RICHIESTA 1:
Conta le righe riportate più avanti che contengono la stringa "prall", distinguendo tra maiuscole e minuscole. Indica soltanto il numero.

BLOCCO DI TESTO:
════

Ordinanza di Cassazione Civile Sez. L Num. 13799 Anno 2024
Civile Ord. Sez. L Num. 13799 Anno 2024
Presidente: COGNOME NOME
Relatore: NOME COGNOME
Data pubblicazione: 17/05/2024
ORDINANZA
sul ricorso 11519-2019 proposto da:
NOME, elettivamente domiciliato in ROMA, INDIRIZZO, presso lo studio dell’avvocato NOME COGNOME, rappresentato e difeso dall’avvocato NOME COGNOME;
– ricorrente –
contro
RAGIONE_SOCIALE, RAGIONE_SOCIALE, in persona del legale rappresentante pro tempore, elettivamente domiciliate in ROMA, INDIRIZZO, presso lo studio dell’avvocato NOME COGNOME, rappresentate e difese dall’avvocato NOME COGNOME;
– controricorrenti –
avverso la sentenza n. 312/2018 della CORTE D’APPELLO di CALTANISSETTA, depositata il 31/10/2018 R.G.N. 170/2015; udita la relazione della causa svolta nella camera di consiglio del 26/03/2024 dal AVV_NOTAIO.
R.G.N. 11519/2019
COGNOME.
Rep.
Ud. 26/03/2024
COGNOME.
Rep.

════

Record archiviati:

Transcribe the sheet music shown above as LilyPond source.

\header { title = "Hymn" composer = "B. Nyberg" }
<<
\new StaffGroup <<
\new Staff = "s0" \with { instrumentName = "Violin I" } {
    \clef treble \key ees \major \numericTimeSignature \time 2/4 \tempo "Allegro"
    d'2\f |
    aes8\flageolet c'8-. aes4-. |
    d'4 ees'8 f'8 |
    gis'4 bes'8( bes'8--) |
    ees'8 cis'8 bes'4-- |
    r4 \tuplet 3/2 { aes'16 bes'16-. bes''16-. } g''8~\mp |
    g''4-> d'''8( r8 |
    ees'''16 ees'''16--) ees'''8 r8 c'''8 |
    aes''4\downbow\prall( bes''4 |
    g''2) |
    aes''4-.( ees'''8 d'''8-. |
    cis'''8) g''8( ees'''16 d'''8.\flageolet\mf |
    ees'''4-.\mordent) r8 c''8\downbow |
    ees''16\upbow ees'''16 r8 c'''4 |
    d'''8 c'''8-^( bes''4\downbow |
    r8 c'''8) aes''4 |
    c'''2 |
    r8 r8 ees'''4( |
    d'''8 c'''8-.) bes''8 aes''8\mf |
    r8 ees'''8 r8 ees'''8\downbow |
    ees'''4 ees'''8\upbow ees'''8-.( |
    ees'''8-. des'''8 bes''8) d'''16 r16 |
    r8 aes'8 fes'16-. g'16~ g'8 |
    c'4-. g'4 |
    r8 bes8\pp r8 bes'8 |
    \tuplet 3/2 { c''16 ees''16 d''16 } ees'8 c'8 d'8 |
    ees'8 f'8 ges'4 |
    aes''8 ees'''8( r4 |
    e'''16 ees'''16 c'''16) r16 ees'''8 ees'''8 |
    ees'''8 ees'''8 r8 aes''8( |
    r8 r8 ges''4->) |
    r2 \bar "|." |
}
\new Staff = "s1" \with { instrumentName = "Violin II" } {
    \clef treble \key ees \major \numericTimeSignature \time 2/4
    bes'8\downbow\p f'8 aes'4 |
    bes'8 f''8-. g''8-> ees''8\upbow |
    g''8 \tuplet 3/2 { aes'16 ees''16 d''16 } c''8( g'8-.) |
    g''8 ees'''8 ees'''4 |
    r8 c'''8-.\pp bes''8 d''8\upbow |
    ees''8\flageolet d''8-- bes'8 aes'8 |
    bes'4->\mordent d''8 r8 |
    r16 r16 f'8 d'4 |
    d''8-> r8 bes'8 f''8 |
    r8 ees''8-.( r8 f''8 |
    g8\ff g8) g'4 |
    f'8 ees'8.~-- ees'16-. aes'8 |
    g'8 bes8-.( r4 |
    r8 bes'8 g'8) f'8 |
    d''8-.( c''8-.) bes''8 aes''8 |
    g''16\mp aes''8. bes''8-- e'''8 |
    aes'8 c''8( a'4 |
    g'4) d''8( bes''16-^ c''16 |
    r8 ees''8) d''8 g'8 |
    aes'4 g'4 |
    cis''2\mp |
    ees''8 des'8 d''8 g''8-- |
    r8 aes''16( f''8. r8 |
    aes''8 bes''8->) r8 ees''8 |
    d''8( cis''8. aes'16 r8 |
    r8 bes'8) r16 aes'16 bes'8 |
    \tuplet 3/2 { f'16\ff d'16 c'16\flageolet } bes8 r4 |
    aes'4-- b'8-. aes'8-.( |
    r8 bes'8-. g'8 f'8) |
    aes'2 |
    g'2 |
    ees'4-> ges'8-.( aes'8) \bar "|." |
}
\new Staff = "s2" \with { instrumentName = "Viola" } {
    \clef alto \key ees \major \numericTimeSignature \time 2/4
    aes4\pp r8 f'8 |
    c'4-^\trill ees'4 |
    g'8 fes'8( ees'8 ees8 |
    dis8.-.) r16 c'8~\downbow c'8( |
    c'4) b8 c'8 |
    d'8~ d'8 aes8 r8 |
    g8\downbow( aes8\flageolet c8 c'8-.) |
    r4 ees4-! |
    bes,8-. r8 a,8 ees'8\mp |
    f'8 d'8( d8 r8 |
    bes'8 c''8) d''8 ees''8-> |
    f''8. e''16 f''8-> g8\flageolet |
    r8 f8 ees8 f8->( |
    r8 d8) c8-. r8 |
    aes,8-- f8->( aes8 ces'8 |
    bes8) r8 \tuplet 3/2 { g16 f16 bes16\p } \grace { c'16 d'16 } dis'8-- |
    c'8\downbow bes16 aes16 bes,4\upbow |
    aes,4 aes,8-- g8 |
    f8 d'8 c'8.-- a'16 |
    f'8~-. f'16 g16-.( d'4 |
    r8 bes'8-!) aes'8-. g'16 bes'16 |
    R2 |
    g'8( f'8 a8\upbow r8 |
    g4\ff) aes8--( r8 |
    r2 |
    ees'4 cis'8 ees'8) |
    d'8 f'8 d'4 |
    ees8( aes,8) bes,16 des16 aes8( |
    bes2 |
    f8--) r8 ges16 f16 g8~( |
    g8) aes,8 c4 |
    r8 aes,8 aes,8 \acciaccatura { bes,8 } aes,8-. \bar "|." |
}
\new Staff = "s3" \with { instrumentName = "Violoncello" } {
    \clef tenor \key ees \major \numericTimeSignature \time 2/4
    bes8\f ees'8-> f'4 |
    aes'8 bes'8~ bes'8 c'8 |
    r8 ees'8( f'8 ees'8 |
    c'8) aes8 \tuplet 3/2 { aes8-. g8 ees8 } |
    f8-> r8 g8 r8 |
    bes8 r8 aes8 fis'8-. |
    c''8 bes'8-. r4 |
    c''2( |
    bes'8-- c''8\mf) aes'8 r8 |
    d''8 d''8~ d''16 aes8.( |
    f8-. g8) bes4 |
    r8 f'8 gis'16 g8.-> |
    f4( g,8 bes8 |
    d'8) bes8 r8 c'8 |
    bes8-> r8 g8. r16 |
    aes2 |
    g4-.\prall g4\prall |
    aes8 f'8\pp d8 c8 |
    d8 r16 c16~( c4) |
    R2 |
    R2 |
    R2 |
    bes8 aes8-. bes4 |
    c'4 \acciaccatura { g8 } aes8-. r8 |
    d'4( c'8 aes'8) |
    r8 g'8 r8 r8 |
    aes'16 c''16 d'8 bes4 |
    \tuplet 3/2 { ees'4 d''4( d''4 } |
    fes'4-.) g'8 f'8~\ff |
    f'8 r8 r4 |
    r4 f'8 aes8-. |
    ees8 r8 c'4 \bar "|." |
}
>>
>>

════

RICHIESTA 2:
Trascrivi integralmente l'ordinanza di Cassazione riportata sopra, senza alcuna modifica.

SOLUZIONE COMPLETA 1:
2

SOLUZIONE COMPLETA 2:
Ordinanza di Cassazione Civile Sez. L Num. 13799 Anno 2024
Civile Ord. Sez. L Num. 13799 Anno 2024
Presidente: COGNOME NOME
Relatore: NOME COGNOME
Data pubblicazione: 17/05/2024
ORDINANZA
sul ricorso 11519-2019 proposto da:
NOME, elettivamente domiciliato in ROMA, INDIRIZZO, presso lo studio dell’avvocato NOME COGNOME, rappresentato e difeso dall’avvocato NOME COGNOME;
– ricorrente –
contro
RAGIONE_SOCIALE, RAGIONE_SOCIALE, in persona del legale rappresentante pro tempore, elettivamente domiciliate in ROMA, INDIRIZZO, presso lo studio dell’avvocato NOME COGNOME, rappresentate e difese dall’avvocato NOME COGNOME;
– controricorrenti –
avverso la sentenza n. 312/2018 della CORTE D’APPELLO di CALTANISSETTA, depositata il 31/10/2018 R.G.N. 170/2015; udita la relazione della causa svolta nella camera di consiglio del 26/03/2024 dal AVV_NOTAIO.
R.G.N. 11519/2019
COGNOME.
Rep.
Ud. 26/03/2024
COGNOME.
Rep.